__Extracted entries__
------

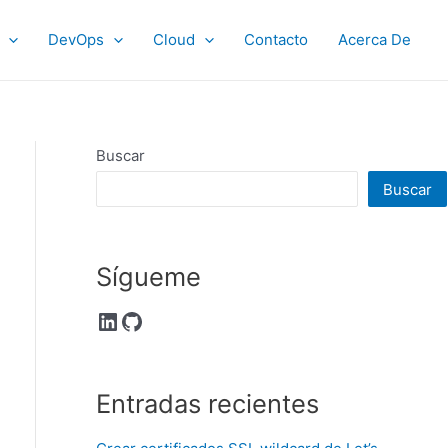
DevOps
Cloud
Contacto
Acerca De
Buscar
Buscar
Sígueme
LinkedIn
GitHub
Entradas recientes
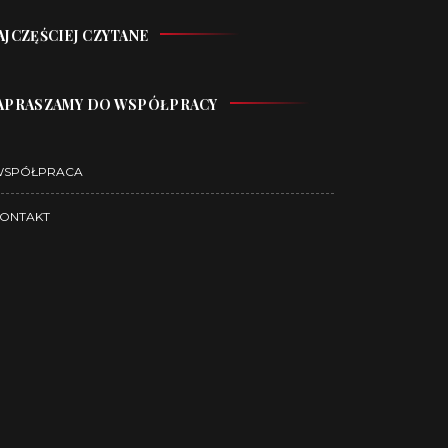
AJCZĘŚCIEJ CZYTANE
APRASZAMY DO WSPÓŁPRACY
WSPÓŁPRACA
ONTAKT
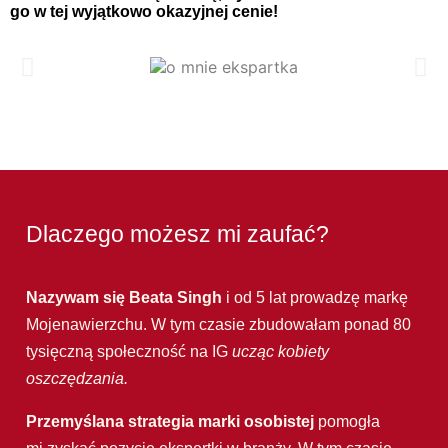
go w tej wyjątkowo okazyjnej cenie!
Dlaczego możesz mi zaufać?
Nazywam się Beata Singh
i od 5 lat prowadzę markę
Mojenawierzchu. W tym czasie zbudowałam ponad 80
tysięczną społeczność na IG
ucząc kobiety
oszczędzania.
Przemyślana strategia marki osobistej
pomogła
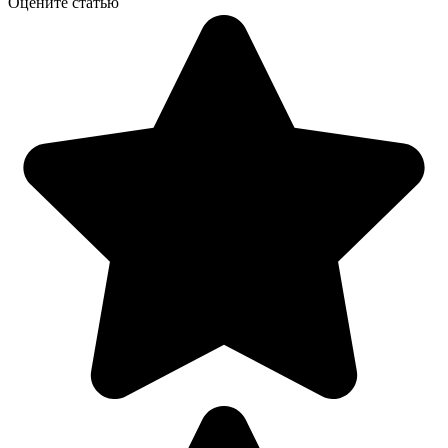
Оцените статью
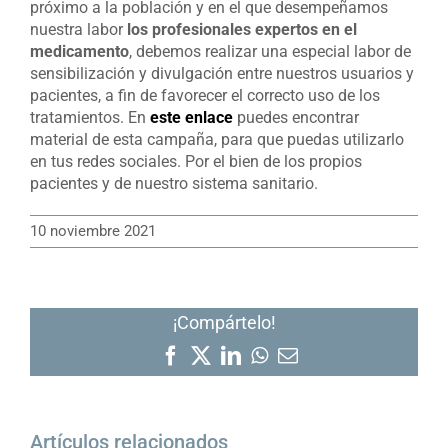
próximo a la población y en el que desempeñamos
nuestra labor
los profesionales expertos en el
medicamento
, debemos realizar una especial labor de
sensibilización y divulgación entre nuestros usuarios y
pacientes, a fin de favorecer el correcto uso de los
tratamientos. En
este enlace
puedes encontrar
material de esta campaña, para que puedas utilizarlo
en tus redes sociales. Por el bien de los propios
pacientes y de nuestro sistema sanitario.
10 noviembre 2021
¡Compártelo!
Facebook
X
LinkedIn
WhatsApp
Correo
electrónico
Artículos relacionados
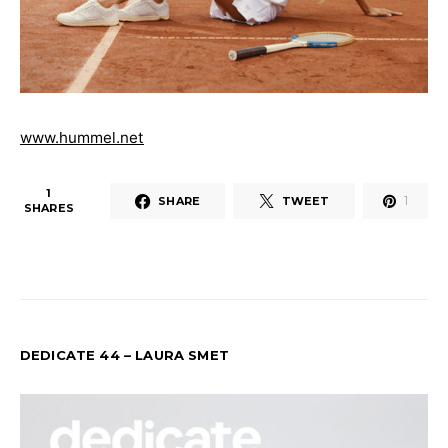
www.hummel.net
1
1
SHARE
TWEET
SHARES
DEDICATE 44 – LAURA SMET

------

__What the task requires__
Give the records back verbatim, pictures excluded.

__Written solution__
DevOps
Cloud
Contacto
Acerca De
Buscar
Buscar
Sígueme
LinkedIn
GitHub
Entradas recientes
AJCZĘŚCIEJ CZYTANE
APRASZAMY DO WSPÓŁPRACY
WSPÓŁPRACA
ONTAKT
go w tej wyjątkowo okazyjnej cenie!
Dlaczego możesz mi zaufać?
Nazywam się Beata Singh
i od 5 lat prowadzę markę
Mojenawierzchu. W tym czasie zbudowałam ponad 80
tysięczną społeczność na IG
ucząc kobiety
oszczędzania.
Przemyślana strategia marki osobistej
pomogła
Оцените статью
próximo a la población y en el que desempeñamos
nuestra labor
los profesionales expertos en el
medicamento
, debemos realizar una especial labor de
sensibilización y divulgación entre nuestros usuarios y
pacientes, a fin de favorecer el correcto uso de los
tratamientos. En
este enlace
puedes encontrar
material de esta campaña, para que puedas utilizarlo
en tus redes sociales. Por el bien de los propios
pacientes y de nuestro sistema sanitario.
10 noviembre 2021
¡Compártelo!
Facebook
X
LinkedIn
WhatsApp
Correo
electrónico
Artículos relacionados
www.hummel.net
1
1
SHARE
TWEET
SHARES
DEDICATE 44 – LAURA SMET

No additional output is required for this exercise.